Currently in the mental health space, the field of AI has wrongly been very focused on trying to build LLMs that can be used as an alternative to traditional therapy. In fact, there are several cases out there already of dangerously failed attempts to do this.

For example, the National Eating Disorder Association (NEDA) had to remove their crisis chatbox Tessa, built by a group of researchers at Washington University with help from a startup, because it was consistently giving harmful information to its users (1). Individuals who used the service to help with their active eating disorders were being given advice that is well known to be dangerous when dealing with those kinds of mental health issues. Other mental health AIs like Koko, founded by Robert Norris using GPT-4, have also been found to give dangerous and false help. The founder himself gave a long statement on Twitter about their mistakes and its dangers (2). An AI chatbox known as Eliza, built by Chai using GPT-4, is being blamed for the suicide of a man in Belgium after it gave him harmful help and even seemed to suggest that he kill himself (3).

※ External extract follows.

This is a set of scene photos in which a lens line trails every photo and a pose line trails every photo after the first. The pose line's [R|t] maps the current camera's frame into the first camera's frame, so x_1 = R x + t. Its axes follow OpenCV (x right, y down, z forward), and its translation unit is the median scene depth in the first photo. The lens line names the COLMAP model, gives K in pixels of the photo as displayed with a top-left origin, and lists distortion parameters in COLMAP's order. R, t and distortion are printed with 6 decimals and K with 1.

All in all, these cases go to show that AI chatboxes are very far from having the potential to be truly useful as alternatives to true mental health care and most likely will never really be fine tuned enough to do so given the sheer intricacies of individual experiences with mental illnesses.

Thinking into the future

Future directions of AI for the mental health world should instead think creatively about how we can support providers rather than replace them. One place that could be extremely valuable is in the early identification of risk, as well as the study of etiology and of illness and individual symptoms progression. 

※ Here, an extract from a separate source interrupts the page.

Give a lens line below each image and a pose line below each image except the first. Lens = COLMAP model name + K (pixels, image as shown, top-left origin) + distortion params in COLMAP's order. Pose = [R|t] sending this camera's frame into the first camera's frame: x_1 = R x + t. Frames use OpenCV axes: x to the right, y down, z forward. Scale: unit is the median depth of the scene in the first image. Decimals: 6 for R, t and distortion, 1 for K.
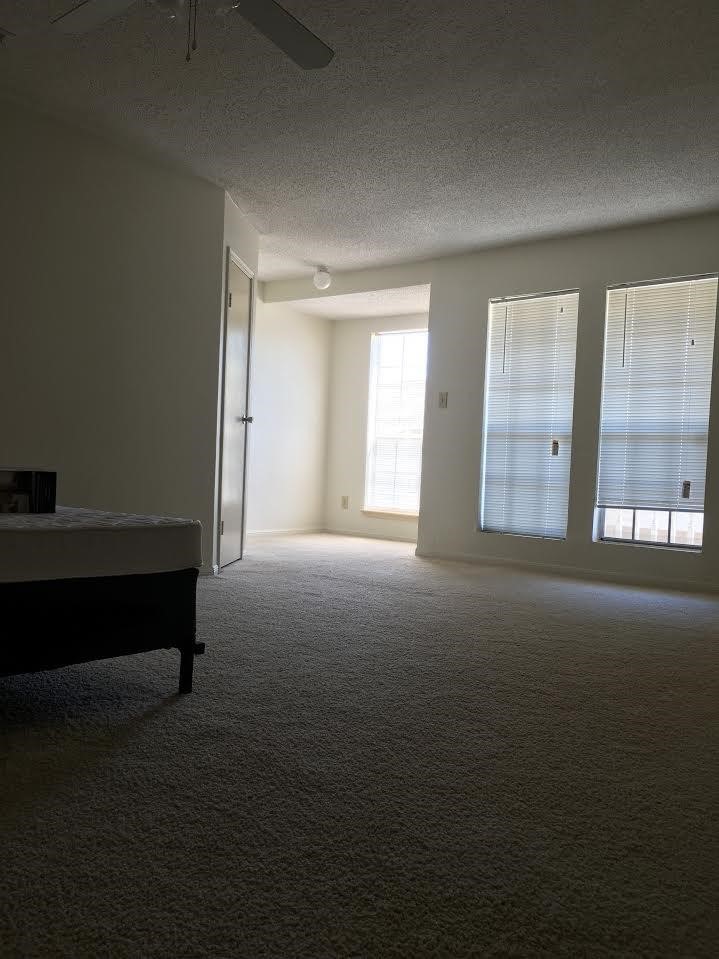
lens RADIAL K [[821.1, 0, 359.5], [0, 821.1, 479.5], [0, 0, 1]] dist [0.051936, -0.012412]
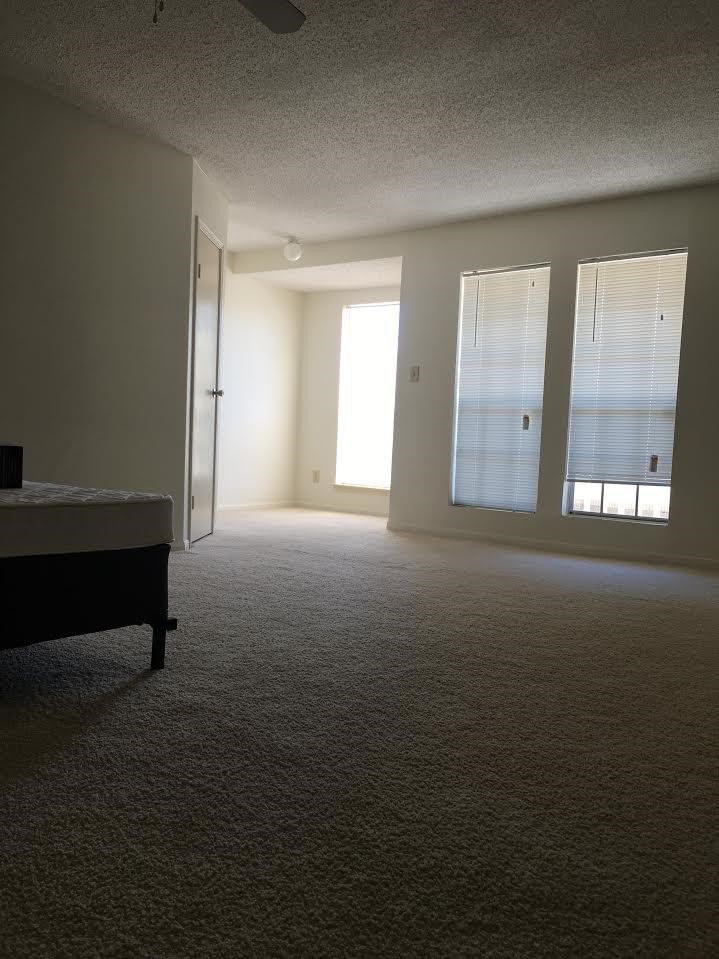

As a PhD student in the department of psychology here at Berkeley, my own research focuses on the use of language models to explore identification of risk and etiology of externalizing psychopathology such as personality disorders and substance related issues. Currently, my work focuses on exploring the language that individuals with alcohol and cannabis use disorders use to speak and think about their habits with the aim of creating individual models of substance use related language. I hope that my work and the work of my colleagues will inspire other AI researchers to shift away from direct treatment oriented research and use their skills to help alleviate the pressures of the mental health process for patients, providers, and clinical researchers in other ways.

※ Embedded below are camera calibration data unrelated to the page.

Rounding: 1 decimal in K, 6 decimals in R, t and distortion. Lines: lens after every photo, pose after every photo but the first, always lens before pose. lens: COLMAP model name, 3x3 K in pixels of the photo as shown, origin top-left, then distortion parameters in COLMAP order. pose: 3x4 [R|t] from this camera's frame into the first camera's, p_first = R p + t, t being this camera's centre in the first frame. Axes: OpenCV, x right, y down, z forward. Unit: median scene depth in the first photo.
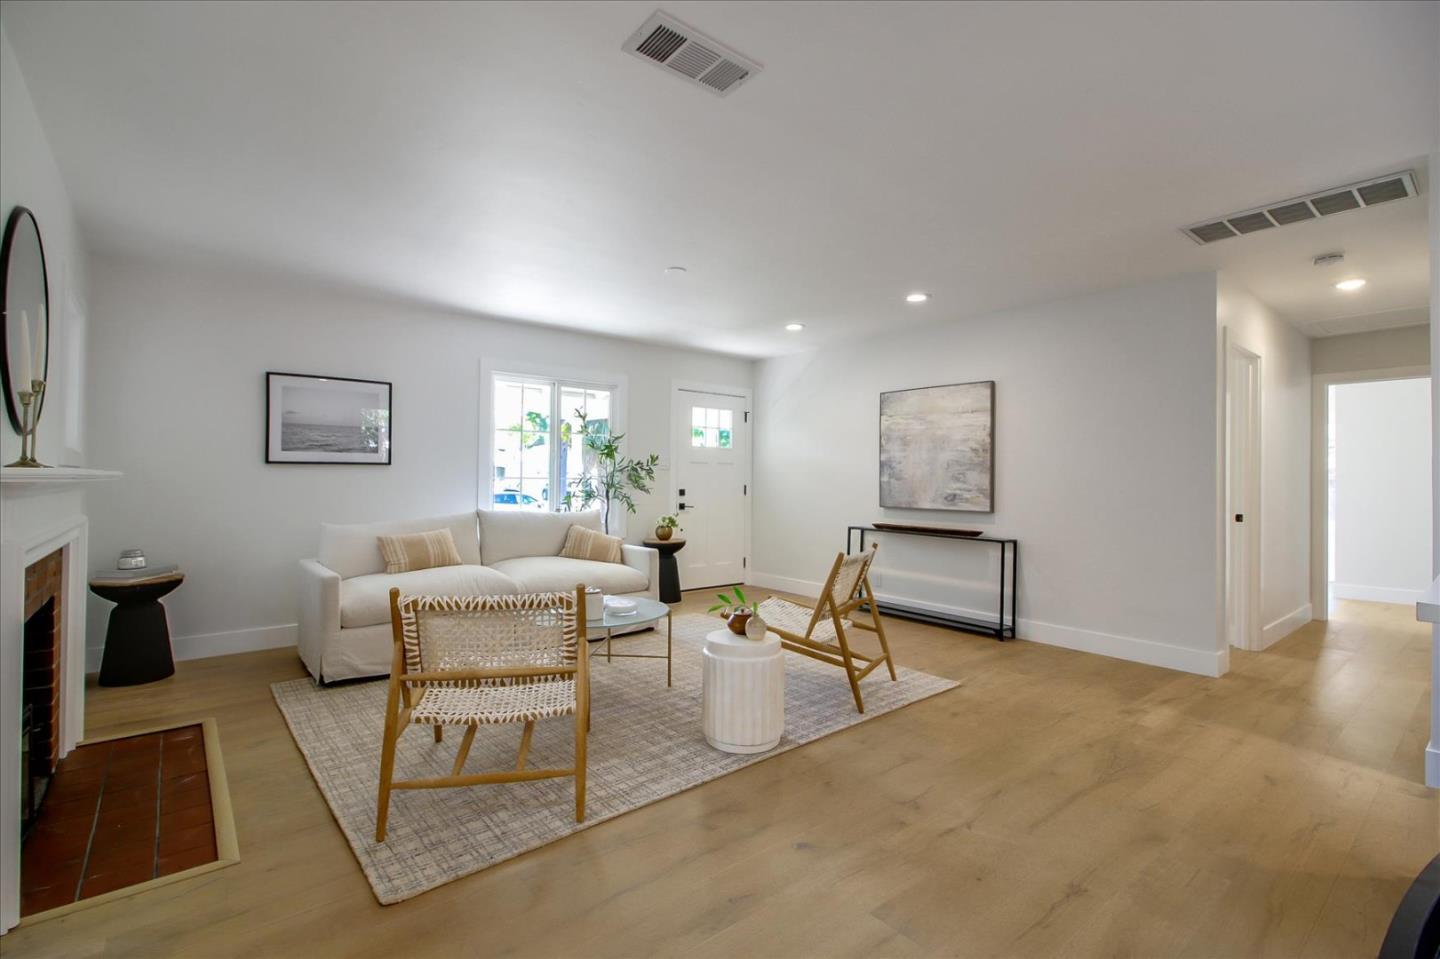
lens RADIAL K [[653.5, 0, 731.2], [0, 653.5, 471.2], [0, 0, 1]] dist [0.014401, -0.008407]
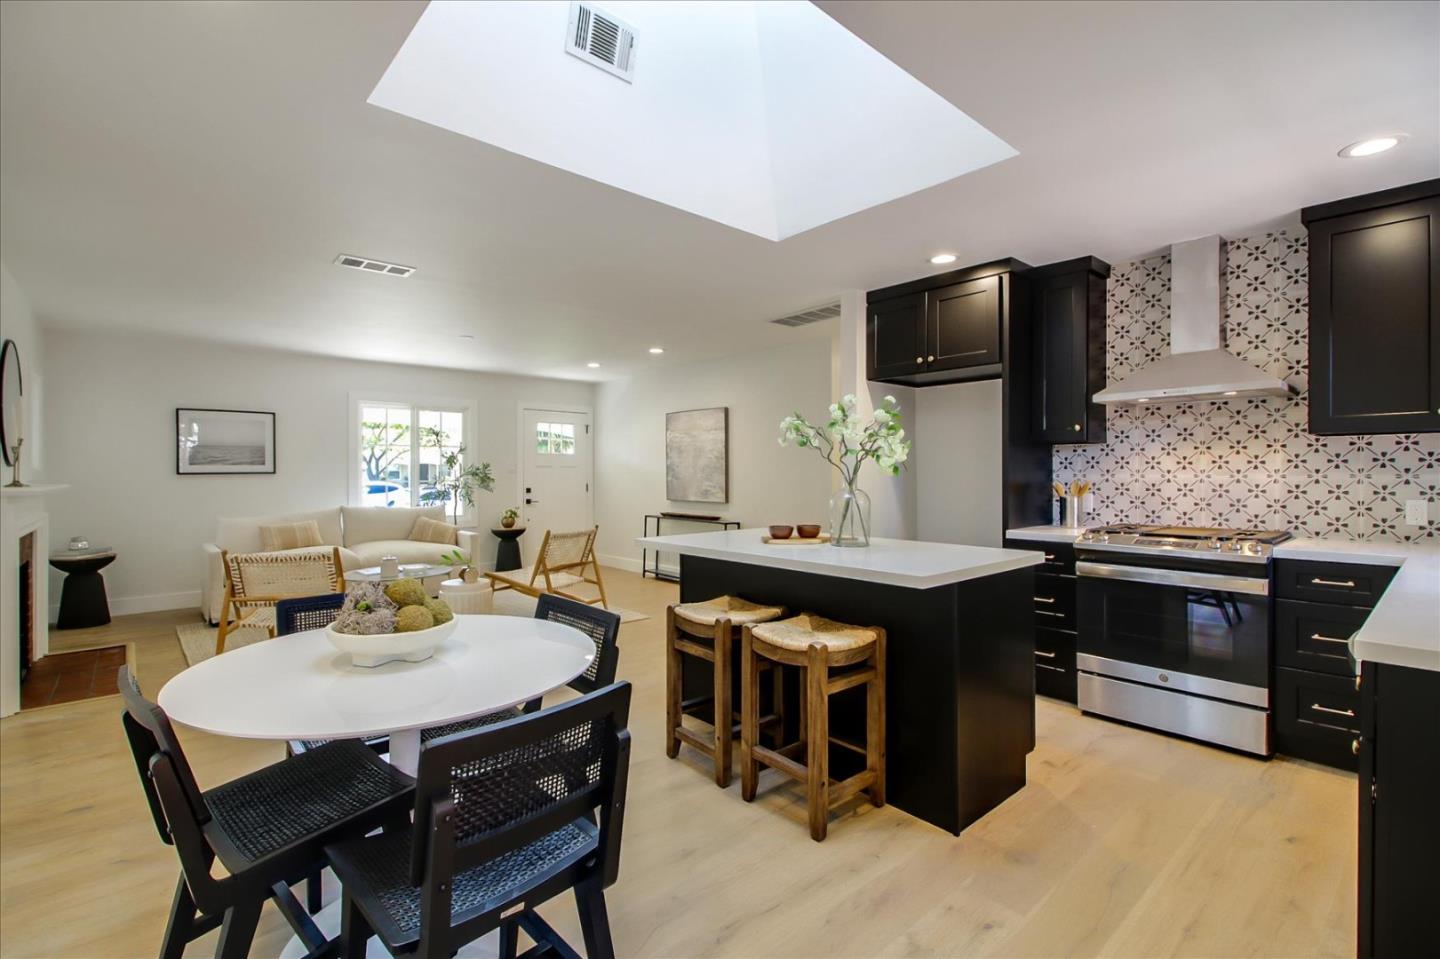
lens RADIAL K [[653.5, 0, 724.6], [0, 653.5, 471.2], [0, 0, 1]] dist [0.014401, -0.008407]
pose [[0.999448, -0.010859, 0.031412, 0.394451], [0.010530, 0.999888, 0.010639, -0.020924], [-0.031524, -0.010302, 0.999450, -0.414600]]
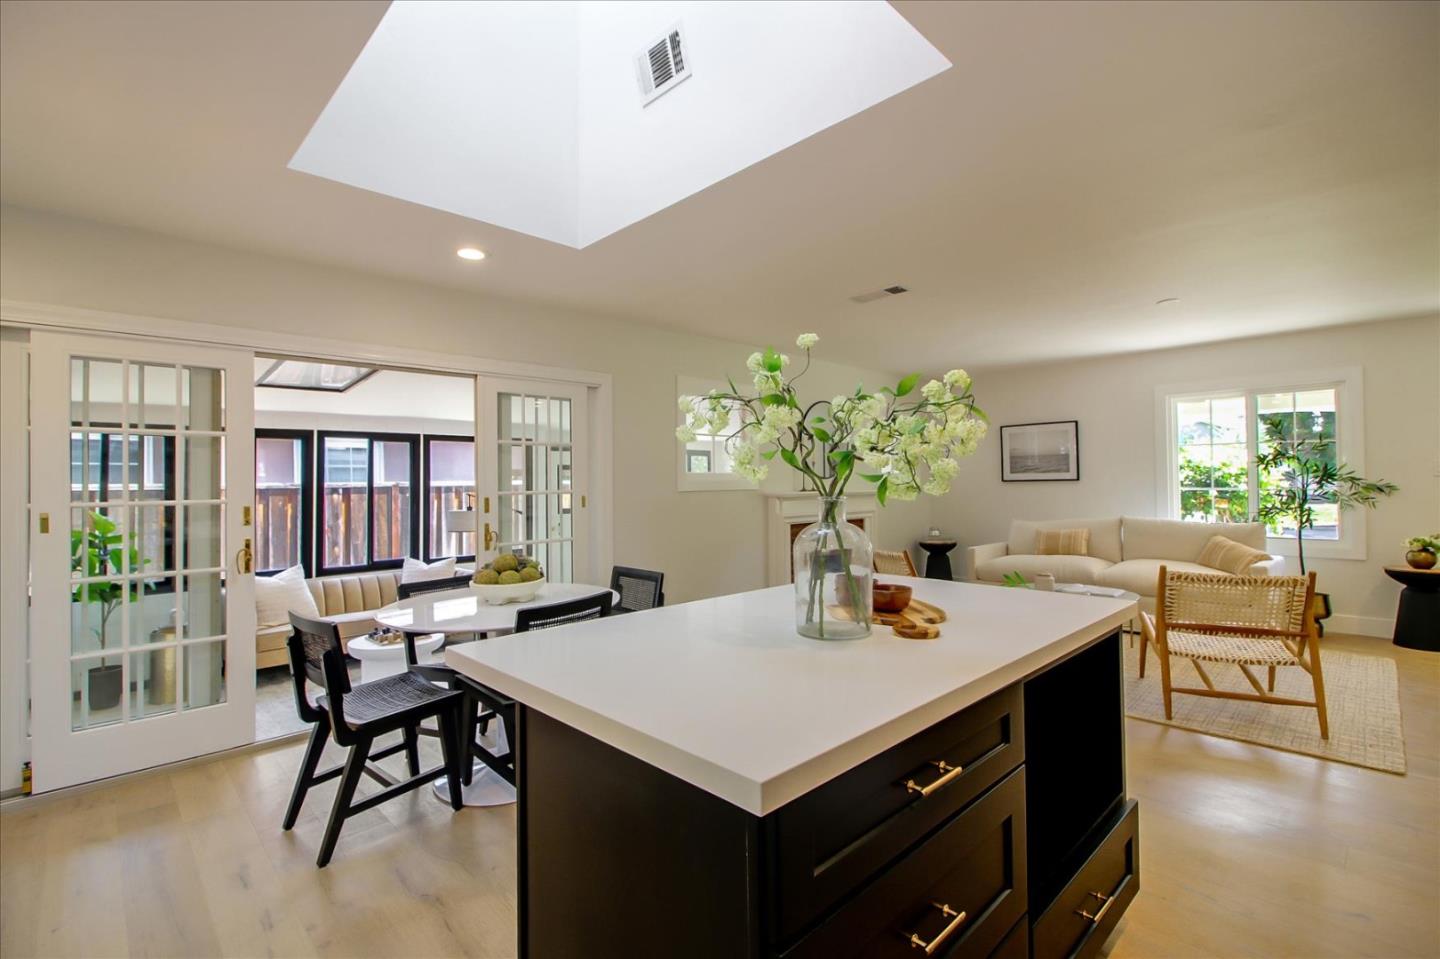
lens RADIAL K [[653.5, 0, 702.4], [0, 653.5, 475.0], [0, 0, 1]] dist [0.014401, -0.008407]
pose [[0.065314, -0.018592, -0.997692, 0.867084], [0.025132, 0.999540, -0.016981, -0.018909], [0.997548, -0.023965, 0.065751, 0.136396]]
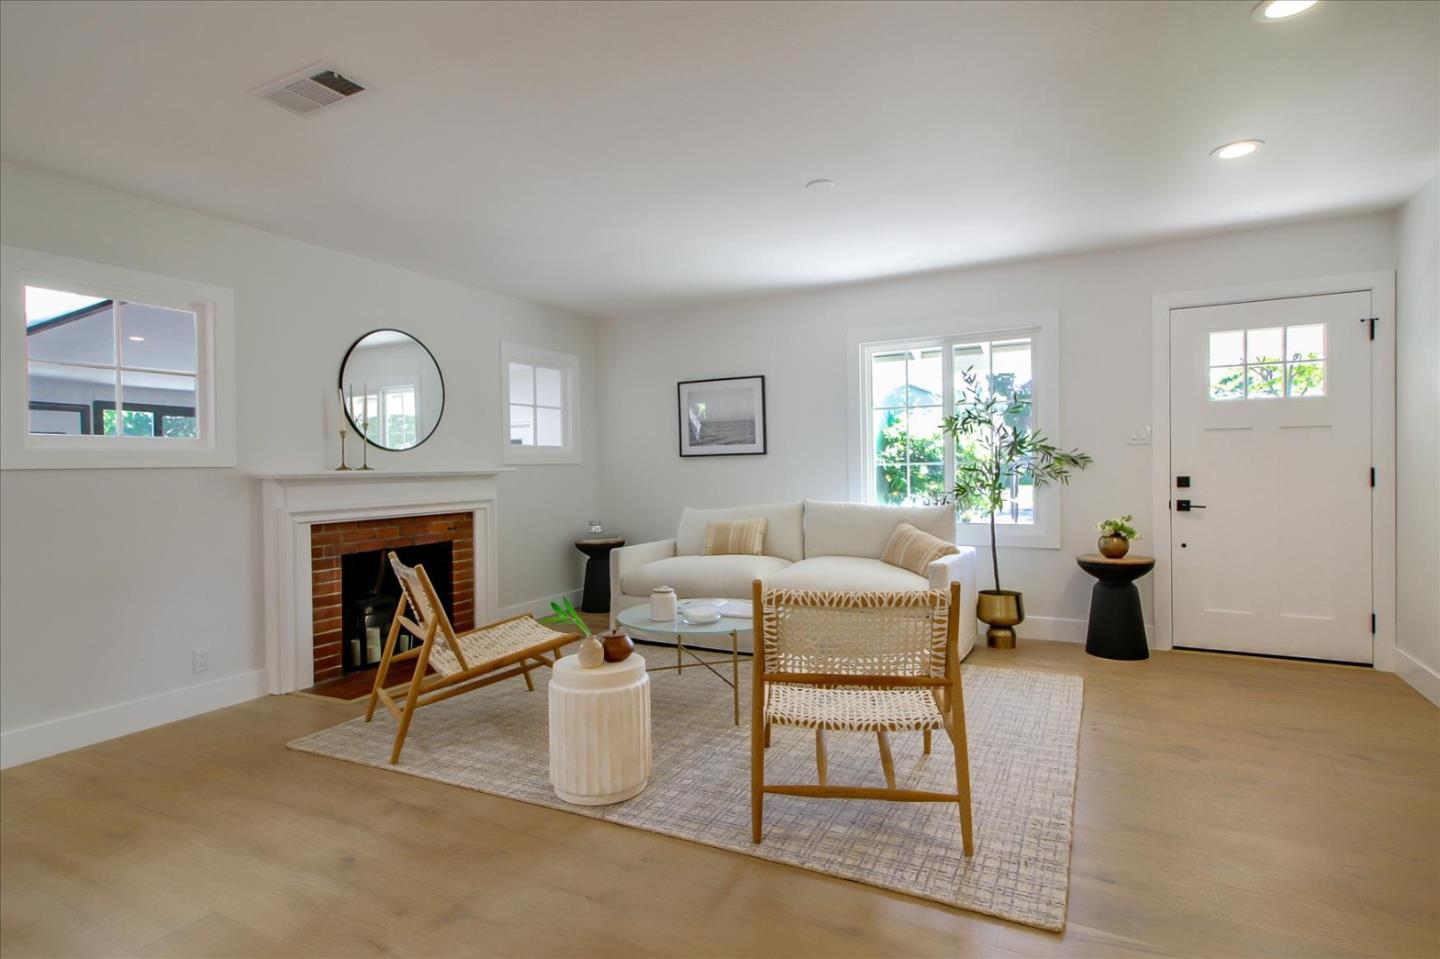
lens RADIAL K [[759.8, 0, 696.3], [0, 759.8, 475.6], [0, 0, 1]] dist [0.026611, -0.000241]
pose [[0.368257, -0.000482, -0.929724, 0.610992], [0.031927, 0.999417, 0.012128, 0.006225], [0.929176, -0.034150, 0.368057, 0.492456]]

  1. Mccarthy, Lauren. 2023. “A Wellness Chatbot Is Offline after Its ‘harmful’ Focus on Weight Loss.” The New York Times, The New York Times.
  3. Lovens, Pierre-François. 2023.“‘sans Ces Conversations Avec Le Chatbot Eliza, Mon Mari Serait Toujours Là.’” La Libre.Be,


1 In the field of psychology it is usually preferred to refer to these algorithms as chatboxes instead of bots because it seems to make individuals, particularly patients, feel more comfortable with the idea of interacting with these algorithms.